##### GIVEN INFORMATION

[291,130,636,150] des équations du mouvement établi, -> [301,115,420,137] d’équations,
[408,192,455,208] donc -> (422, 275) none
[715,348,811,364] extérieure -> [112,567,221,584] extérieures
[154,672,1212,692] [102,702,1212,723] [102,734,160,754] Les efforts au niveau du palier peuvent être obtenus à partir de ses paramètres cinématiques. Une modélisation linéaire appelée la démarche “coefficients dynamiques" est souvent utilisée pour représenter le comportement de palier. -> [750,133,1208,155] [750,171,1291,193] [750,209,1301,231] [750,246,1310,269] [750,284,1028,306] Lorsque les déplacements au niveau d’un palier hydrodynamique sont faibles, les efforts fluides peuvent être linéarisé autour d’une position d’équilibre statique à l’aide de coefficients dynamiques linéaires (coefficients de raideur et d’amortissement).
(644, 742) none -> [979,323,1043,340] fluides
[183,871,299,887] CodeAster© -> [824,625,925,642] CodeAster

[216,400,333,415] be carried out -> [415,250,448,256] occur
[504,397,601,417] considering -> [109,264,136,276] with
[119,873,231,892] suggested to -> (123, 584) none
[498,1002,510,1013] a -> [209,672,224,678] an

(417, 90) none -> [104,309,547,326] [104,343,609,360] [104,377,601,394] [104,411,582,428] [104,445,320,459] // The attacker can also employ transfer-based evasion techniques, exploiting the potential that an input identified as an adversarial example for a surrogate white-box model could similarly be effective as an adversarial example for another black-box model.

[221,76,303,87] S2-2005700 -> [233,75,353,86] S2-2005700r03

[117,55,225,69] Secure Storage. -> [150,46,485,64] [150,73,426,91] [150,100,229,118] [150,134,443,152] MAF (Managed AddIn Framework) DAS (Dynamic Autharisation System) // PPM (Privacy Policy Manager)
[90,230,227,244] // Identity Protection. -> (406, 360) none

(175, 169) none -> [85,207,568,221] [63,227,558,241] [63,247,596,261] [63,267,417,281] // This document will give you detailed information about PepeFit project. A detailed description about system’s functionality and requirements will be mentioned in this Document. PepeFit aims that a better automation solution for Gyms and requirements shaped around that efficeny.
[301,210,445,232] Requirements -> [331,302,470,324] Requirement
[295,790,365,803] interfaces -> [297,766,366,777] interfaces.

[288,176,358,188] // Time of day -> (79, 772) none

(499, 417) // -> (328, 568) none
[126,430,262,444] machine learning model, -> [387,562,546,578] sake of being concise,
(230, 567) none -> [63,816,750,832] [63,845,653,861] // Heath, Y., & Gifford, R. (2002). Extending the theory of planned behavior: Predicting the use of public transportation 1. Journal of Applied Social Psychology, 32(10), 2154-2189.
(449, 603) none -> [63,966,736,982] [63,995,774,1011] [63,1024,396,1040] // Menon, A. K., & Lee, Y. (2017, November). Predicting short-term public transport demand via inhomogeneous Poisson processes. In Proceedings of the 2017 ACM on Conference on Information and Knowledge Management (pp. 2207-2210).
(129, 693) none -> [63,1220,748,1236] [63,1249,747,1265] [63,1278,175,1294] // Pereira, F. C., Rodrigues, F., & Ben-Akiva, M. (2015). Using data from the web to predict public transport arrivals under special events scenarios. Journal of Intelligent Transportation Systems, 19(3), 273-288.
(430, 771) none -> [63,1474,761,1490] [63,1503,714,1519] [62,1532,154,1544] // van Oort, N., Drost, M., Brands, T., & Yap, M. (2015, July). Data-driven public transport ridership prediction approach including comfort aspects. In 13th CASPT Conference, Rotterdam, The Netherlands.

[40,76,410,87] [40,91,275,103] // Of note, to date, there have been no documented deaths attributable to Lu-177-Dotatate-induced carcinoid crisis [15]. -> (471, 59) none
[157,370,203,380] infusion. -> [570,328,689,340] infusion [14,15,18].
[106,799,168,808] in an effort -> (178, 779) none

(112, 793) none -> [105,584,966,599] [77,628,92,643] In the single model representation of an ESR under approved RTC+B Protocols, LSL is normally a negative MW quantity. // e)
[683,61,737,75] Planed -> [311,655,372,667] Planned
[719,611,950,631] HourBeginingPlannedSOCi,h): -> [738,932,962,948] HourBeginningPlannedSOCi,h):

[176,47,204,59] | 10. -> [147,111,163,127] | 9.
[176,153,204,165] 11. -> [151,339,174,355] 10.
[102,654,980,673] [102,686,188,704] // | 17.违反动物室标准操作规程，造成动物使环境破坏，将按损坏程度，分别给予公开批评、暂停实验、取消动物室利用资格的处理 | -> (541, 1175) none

##########

▸ **TASK TO COMPLETE**
Please return the lines above that run from the line containing "[221,76,303,87] S2-2005700 ->" to the line containing "[90,230,227,244] // Identity", inclusive, exactly and with no other lines.

▸ **OUTPUT**
[221,76,303,87] S2-2005700 -> [233,75,353,86] S2-2005700r03

[117,55,225,69] Secure Storage. -> [150,46,485,64] [150,73,426,91] [150,100,229,118] [150,134,443,152] MAF (Managed AddIn Framework) DAS (Dynamic Autharisation System) // PPM (Privacy Policy Manager)
[90,230,227,244] // Identity Protection. -> (406, 360) none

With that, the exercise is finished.